Talend is OnComponantOk Thread safe

问题

我对使用Talend进行并行处理有一个问题,我正在构建一个ETL流程,该流程可以并行删除多个文件,然后更新数据库表。

我的任务流程如下:tFlowToIterate === 并行迭代 x10 ===> tDelete ===OnComponanantOK===> tDBRow

我的tDBRow需要在tFlowToIterate中定义的变量,它能够正常工作!然而,我不太清楚它能够正常工作的逻辑是什么?Talend是如何确保tDBRow在这种情况下具有适当的值?

我的理论是,在OnCompnanatOk链接中的tDBRow就像是在tDelete迭代下工作的子任务。

是否有人可以解释为什么以及如何能够正常工作呢?

英文:

i have a question about parallelism with Talend effectively i am building an ETL that deletes multiple files in parallel then updates a db table.

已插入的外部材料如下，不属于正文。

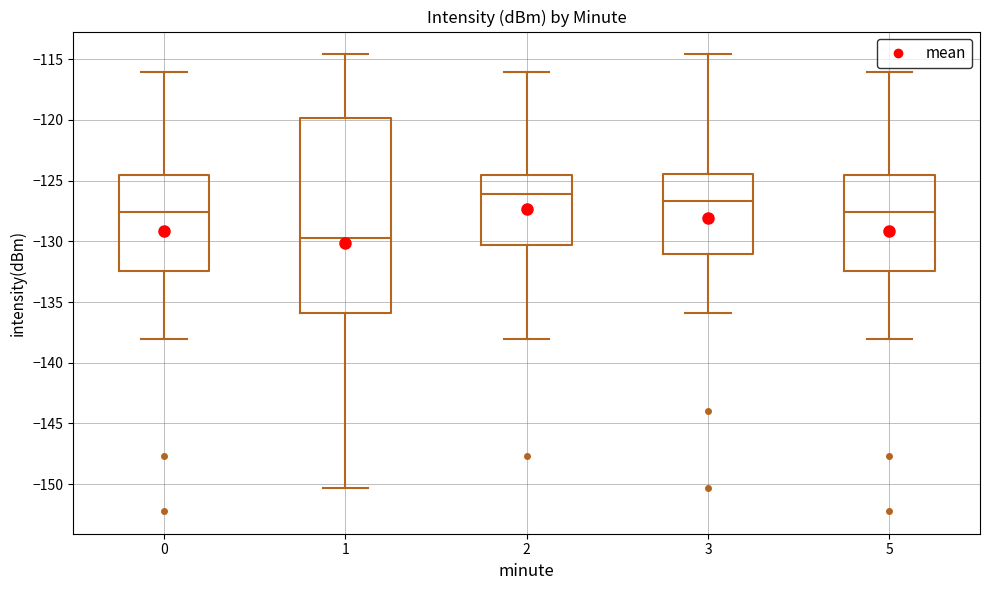

Reading left to right, read every box against the y-axis: the position of its median line, the range the box covers, and the ends of its whiskers. The values are not printed on the chart, so give them approximately, as read against the axis.

0: median -127.5, box -132.5 to -124.5, whiskers -138.0 to -116.0
1: median -130.0, box -136.0 to -120.0, whiskers -150.5 to -114.5
2: median -126.0, box -130.5 to -124.5, whiskers -138.0 to -116.0
3: median -126.5, box -131.0 to -124.5, whiskers -136.0 to -114.5
5: median -127.5, box -132.5 to -124.5, whiskers -138.0 to -116.0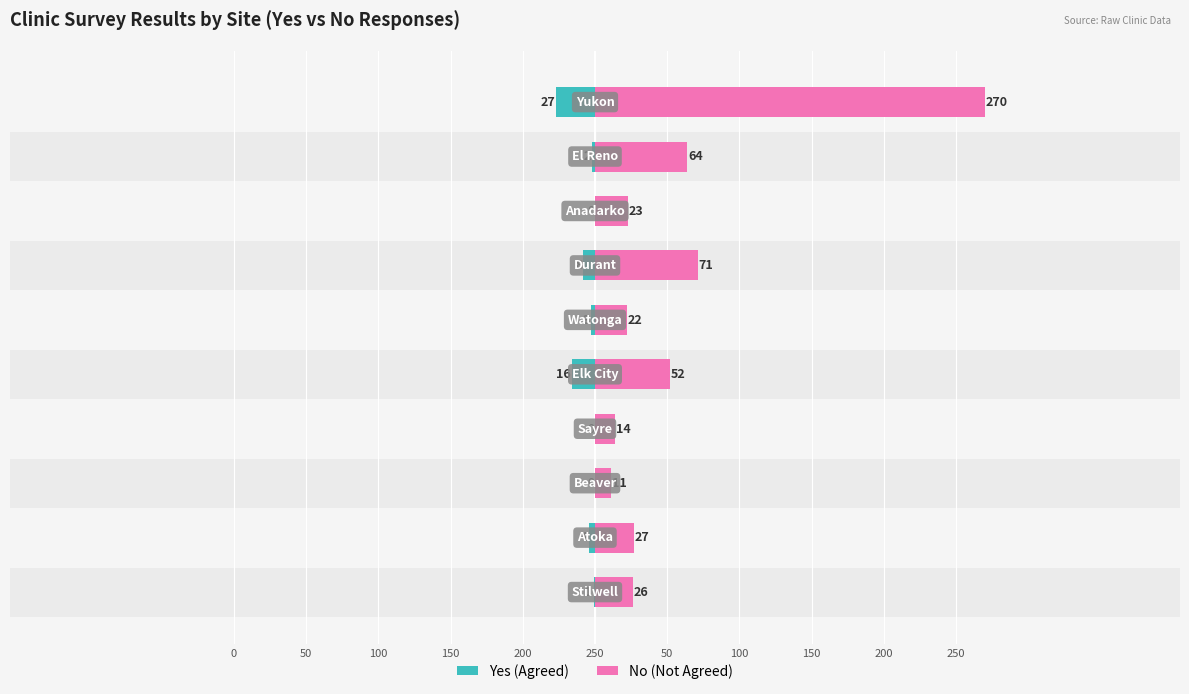

How many bars are there in each group?

2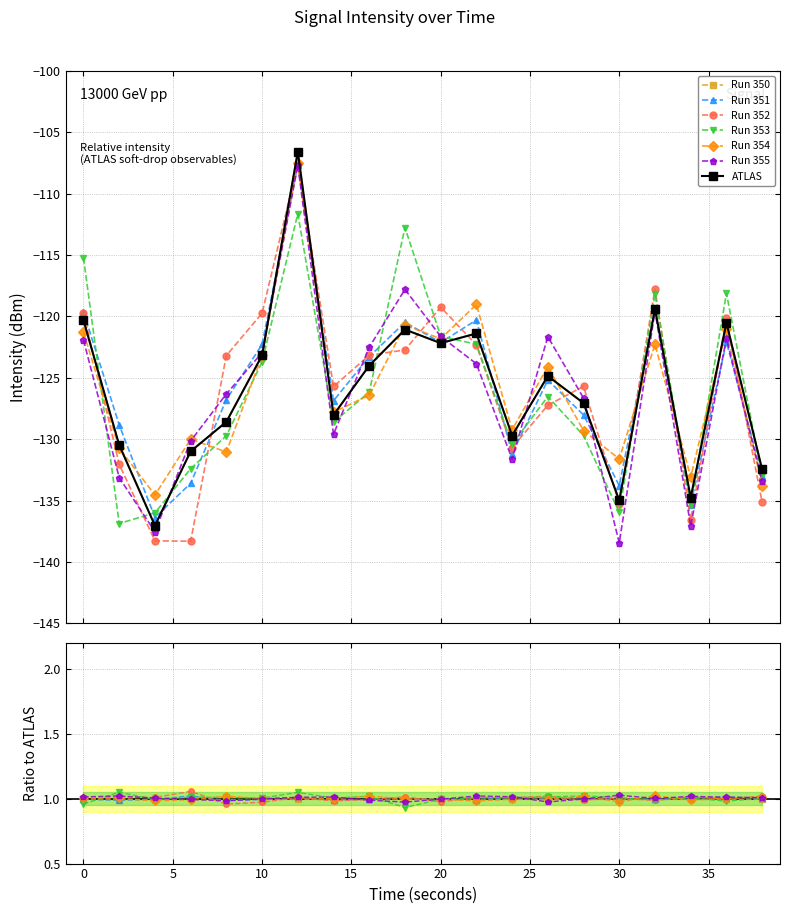

How many data points are above -124?

8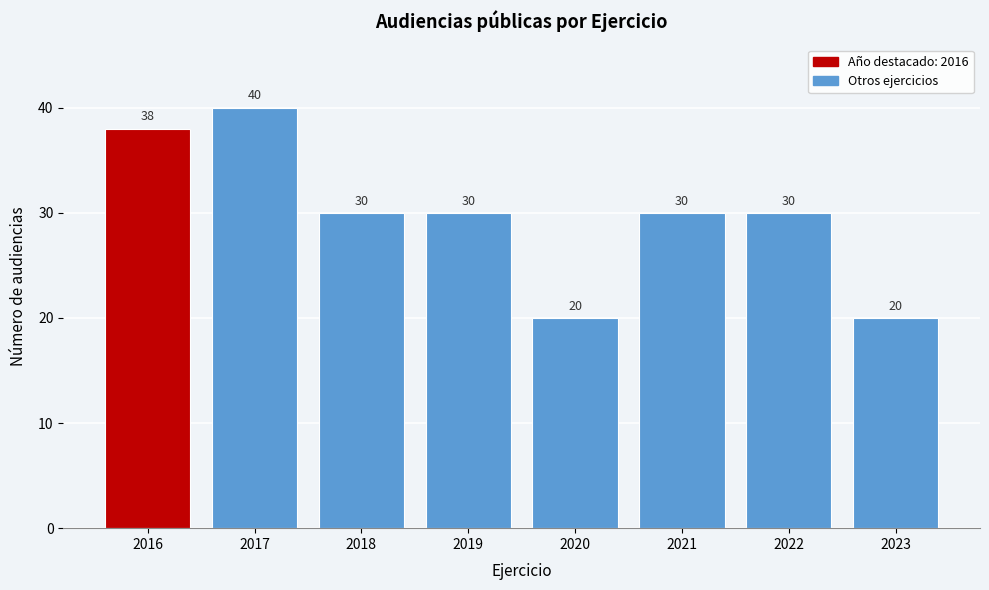

Reading left to right, what are all the values shown in this chart?

38	40	30	30	20	30	30	20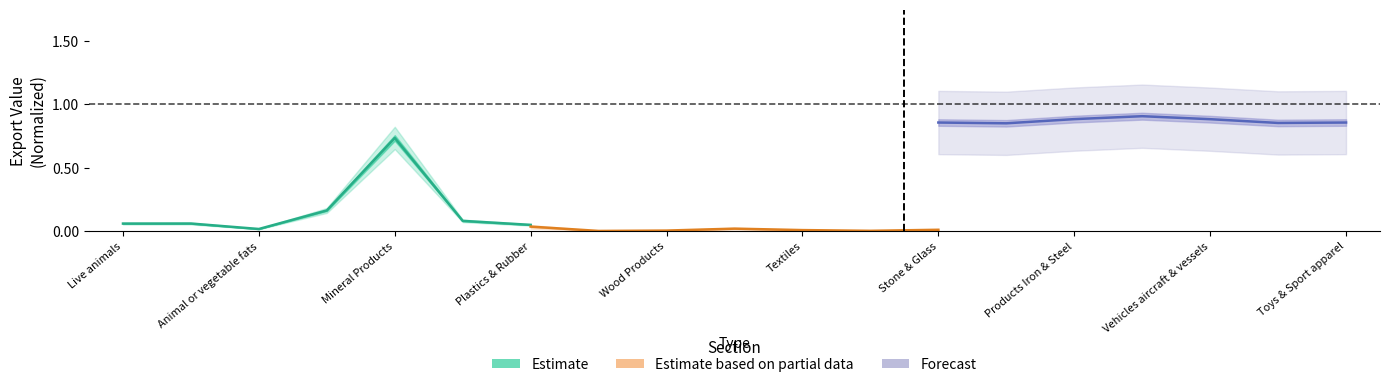

What is the average value of the Forecast series?

0.9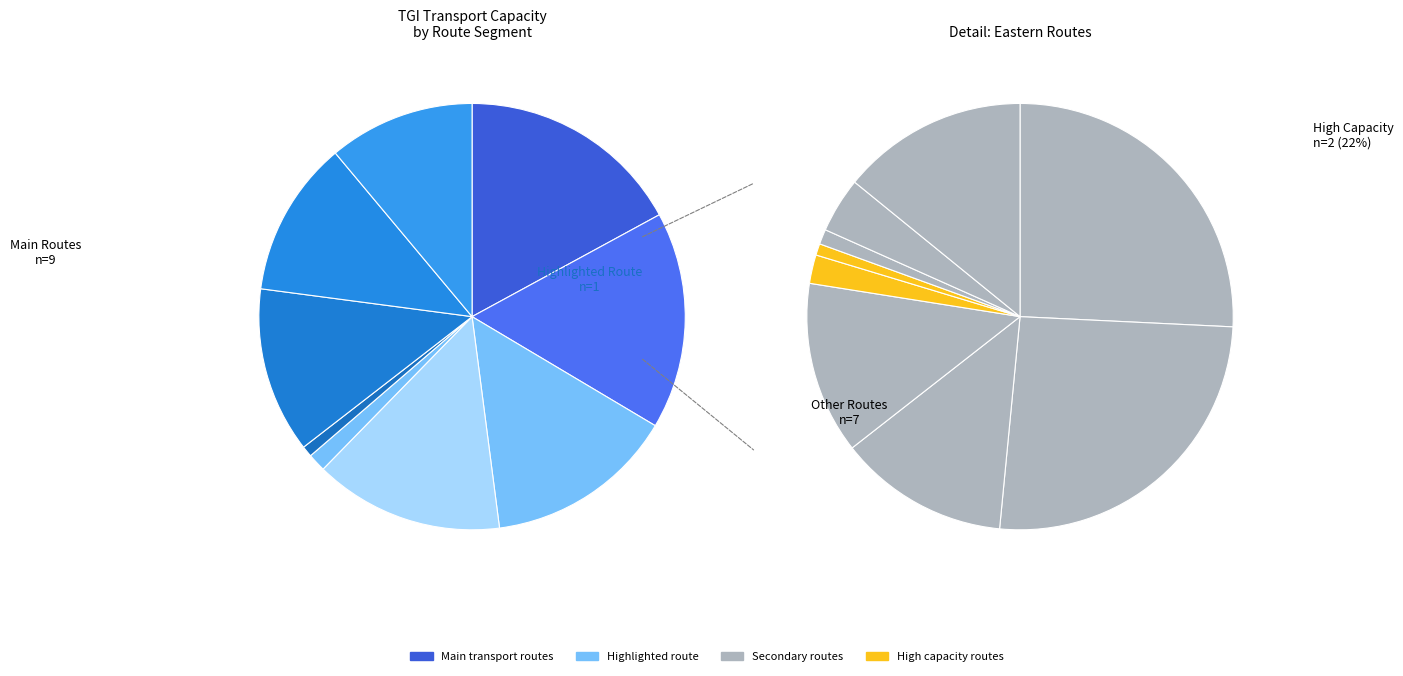

Does Sebastopol - Vasconia represent more than half of the total?

No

my jobs runs tFlowToIterate === iterate in parallel x10 ===> tDelete ===OnComponanantOK===> tDBRow

my tDBRow requires variables defined in the the tFlowToIterate it works! However i am unclear on the logic around why it works??? how does Talend ensure that a tDBrow has the appropriate value under this?

my theory is that the tDBRow on a OnCompnanatOk link is like a child the works under the tDelete iteration

can anyone explain how / why this works?

答案1

得分: 1

当Talend启动新线程时,它会创建全局地图(globalMap)的副本,您的值存储在全局地图中,因此每个DBRow都会有自己的全局地图。(如果在全局地图中存储了大量数据,这可能会导致更高的内存使用率。)

您需要小心的是另一个方向,因为全局地图是写同步的。因此,如果在线程内部将一个值放入其中,它也会被写入到父级中。在现实生活中,这意味着如果您尝试在全局地图中递增一个变量,您的并行线程都会看到值0并将其更新为1。因此,第11个线程将从1开始。

因此,如果您想避免这种情况(例如,设置(hadError,true),然后在以后检查hadError),在线程启动时请确保初始化您希望在线程中依赖的那些值。或者,如果逻辑更复杂,可以将该子作业作为新作业,这样全局地图就不会变得损坏。

英文:

When talend starts a new thread it creates a copy of the globalMap, your values are in the globalMap, so each DBRow will have its own globalMap. (If you store a lot of data in globalMap this could result in higher memory usage.)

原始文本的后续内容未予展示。